=== Section Start ===

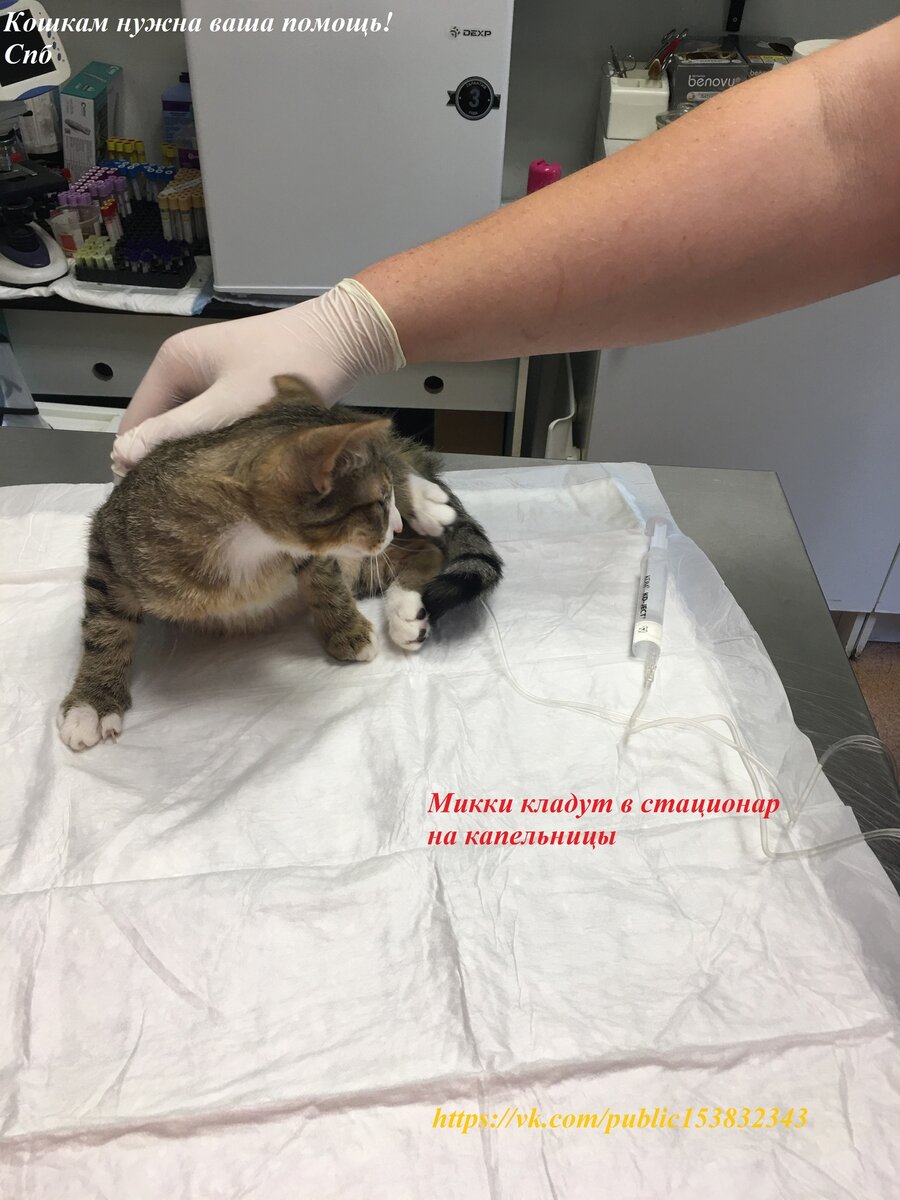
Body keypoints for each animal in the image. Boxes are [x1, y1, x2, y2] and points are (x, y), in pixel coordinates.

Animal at [58, 375, 503, 751]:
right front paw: (93, 701)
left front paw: (347, 630)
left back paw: (424, 507)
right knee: (424, 548)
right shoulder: (111, 542)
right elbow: (104, 626)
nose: (392, 523)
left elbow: (324, 579)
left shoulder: (315, 551)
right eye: (378, 502)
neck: (247, 545)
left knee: (409, 493)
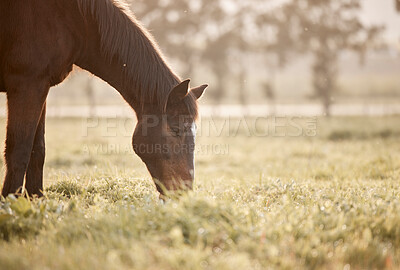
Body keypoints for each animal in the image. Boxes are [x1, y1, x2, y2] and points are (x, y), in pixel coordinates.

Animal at [0, 0, 209, 196]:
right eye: (176, 129)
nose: (183, 192)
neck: (74, 20)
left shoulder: (41, 87)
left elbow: (38, 150)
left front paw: (36, 198)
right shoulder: (28, 85)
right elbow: (19, 150)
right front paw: (11, 202)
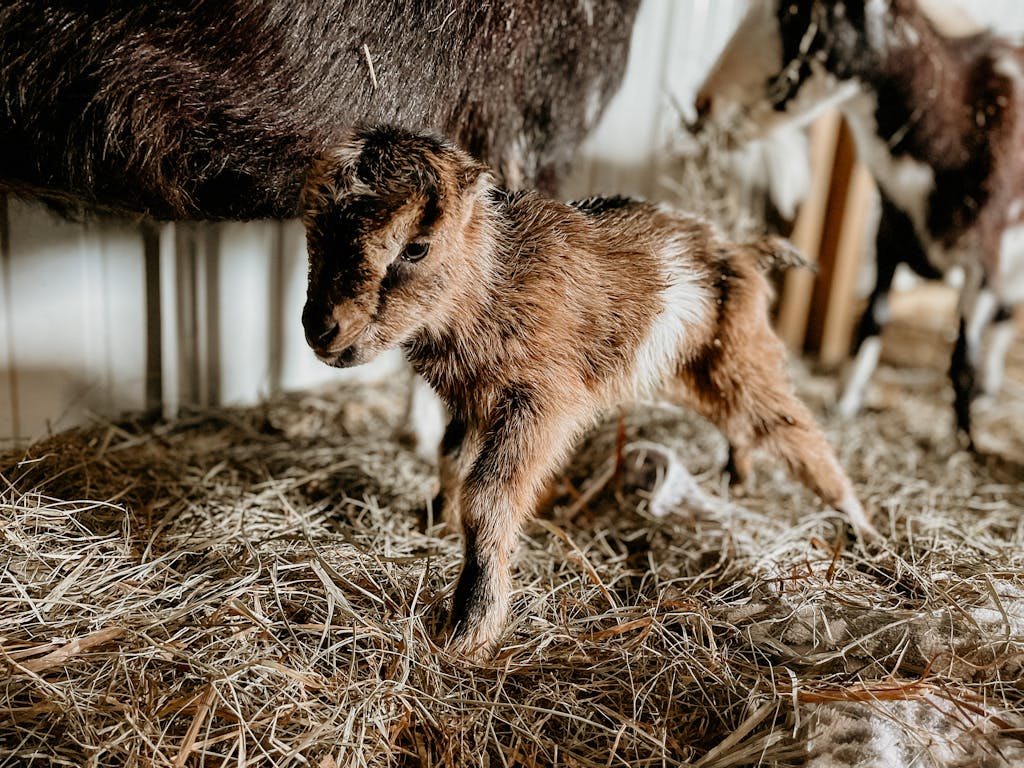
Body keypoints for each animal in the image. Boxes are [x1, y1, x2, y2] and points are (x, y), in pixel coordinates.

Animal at [299, 125, 872, 659]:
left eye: (416, 247)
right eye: (315, 234)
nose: (321, 328)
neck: (495, 283)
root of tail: (743, 250)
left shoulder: (543, 402)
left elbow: (488, 497)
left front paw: (471, 630)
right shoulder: (473, 399)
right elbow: (450, 459)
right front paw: (434, 523)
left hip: (742, 359)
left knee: (796, 430)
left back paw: (861, 528)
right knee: (745, 426)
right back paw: (742, 475)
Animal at [691, 0, 1024, 446]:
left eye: (794, 15)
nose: (704, 101)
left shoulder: (985, 259)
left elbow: (961, 359)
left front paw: (964, 442)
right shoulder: (889, 232)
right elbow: (871, 322)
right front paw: (845, 403)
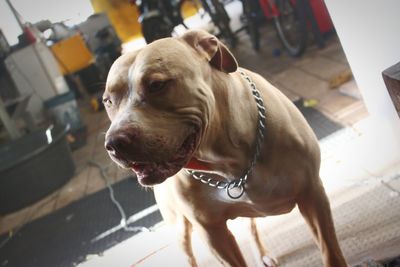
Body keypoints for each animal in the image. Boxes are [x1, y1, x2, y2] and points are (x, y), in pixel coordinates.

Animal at [103, 29, 346, 267]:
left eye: (156, 85)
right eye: (108, 101)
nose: (114, 143)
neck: (228, 160)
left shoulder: (312, 195)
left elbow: (330, 252)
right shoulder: (212, 233)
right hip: (180, 228)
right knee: (189, 254)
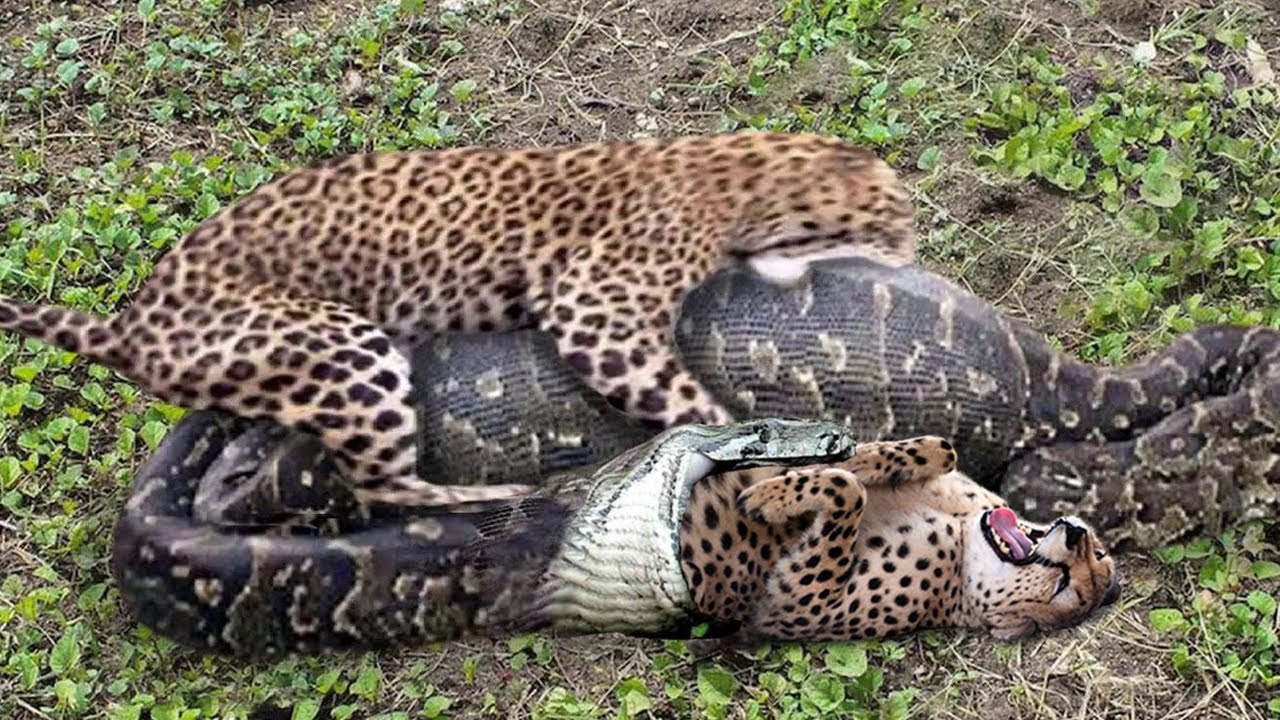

=== Section End ===

TASK DESCRIPTION: Using the data above, transcribe exactly the lines between those containing "right shoulder: (889, 232)" and "right eye: (108, 101)", inclusive, and leave every picture behind.

SOLUTION TO THIS TASK:
right shoulder: (889, 232)
right elbow: (871, 322)
right front paw: (845, 403)
Body keypoints for each animal in the image. Boxes are [x1, y1, x2, y2] and points are (x, y), in pixel coordinates.

Animal at [103, 29, 346, 267]:
left eye: (156, 85)
right eye: (108, 101)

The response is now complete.